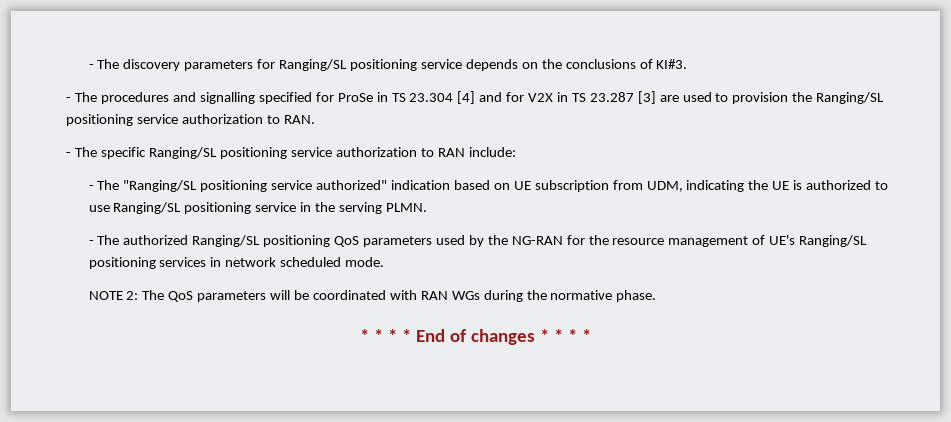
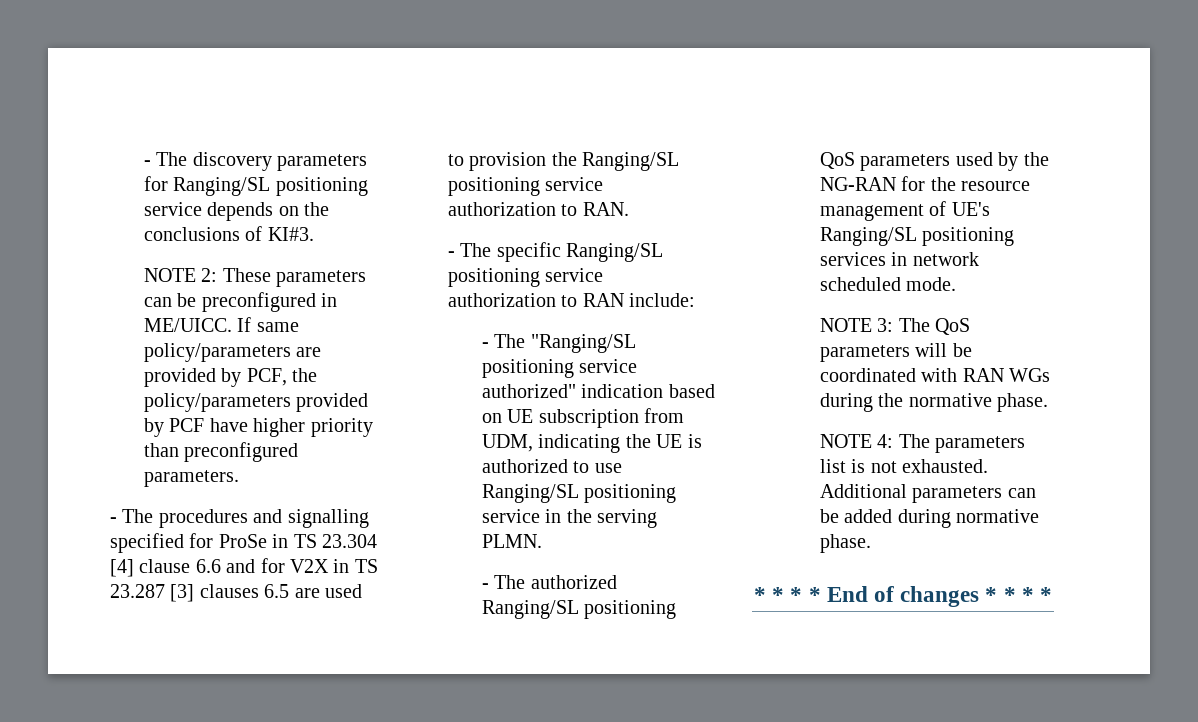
(688, 64) none -> [143,268,367,287] [143,292,338,312] [143,317,299,332] [143,343,322,362] [143,368,318,387] [143,393,369,412] [143,418,373,437] [143,442,299,462] [143,470,239,487] // NOTE 2: These parameters can be preconfigured in ME/UICC. If same policy/parameters are provided by PCF, the policy/parameters provided by PCF have higher priority than preconfigured parameters.
(476, 97) none -> [139,559,221,573] clause 6.6
(656, 97) none -> [199,584,290,598] clauses 6.5
[126,291,139,300] 2: -> [877,318,894,332] 3:
(657, 296) none -> [819,434,1026,453] [819,459,989,473] [819,484,1036,503] [819,509,1040,528] [819,534,871,553] // NOTE 4: The parameters list is not exhausted. Additional parameters can be added during normative phase.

• Your instructions: Print every entry above again without changing a word, and omit the pictures.

• Finished exercise:
(688, 64) none -> [143,268,367,287] [143,292,338,312] [143,317,299,332] [143,343,322,362] [143,368,318,387] [143,393,369,412] [143,418,373,437] [143,442,299,462] [143,470,239,487] // NOTE 2: These parameters can be preconfigured in ME/UICC. If same policy/parameters are provided by PCF, the policy/parameters provided by PCF have higher priority than preconfigured parameters.
(476, 97) none -> [139,559,221,573] clause 6.6
(656, 97) none -> [199,584,290,598] clauses 6.5
[126,291,139,300] 2: -> [877,318,894,332] 3:
(657, 296) none -> [819,434,1026,453] [819,459,989,473] [819,484,1036,503] [819,509,1040,528] [819,534,871,553] // NOTE 4: The parameters list is not exhausted. Additional parameters can be added during normative phase.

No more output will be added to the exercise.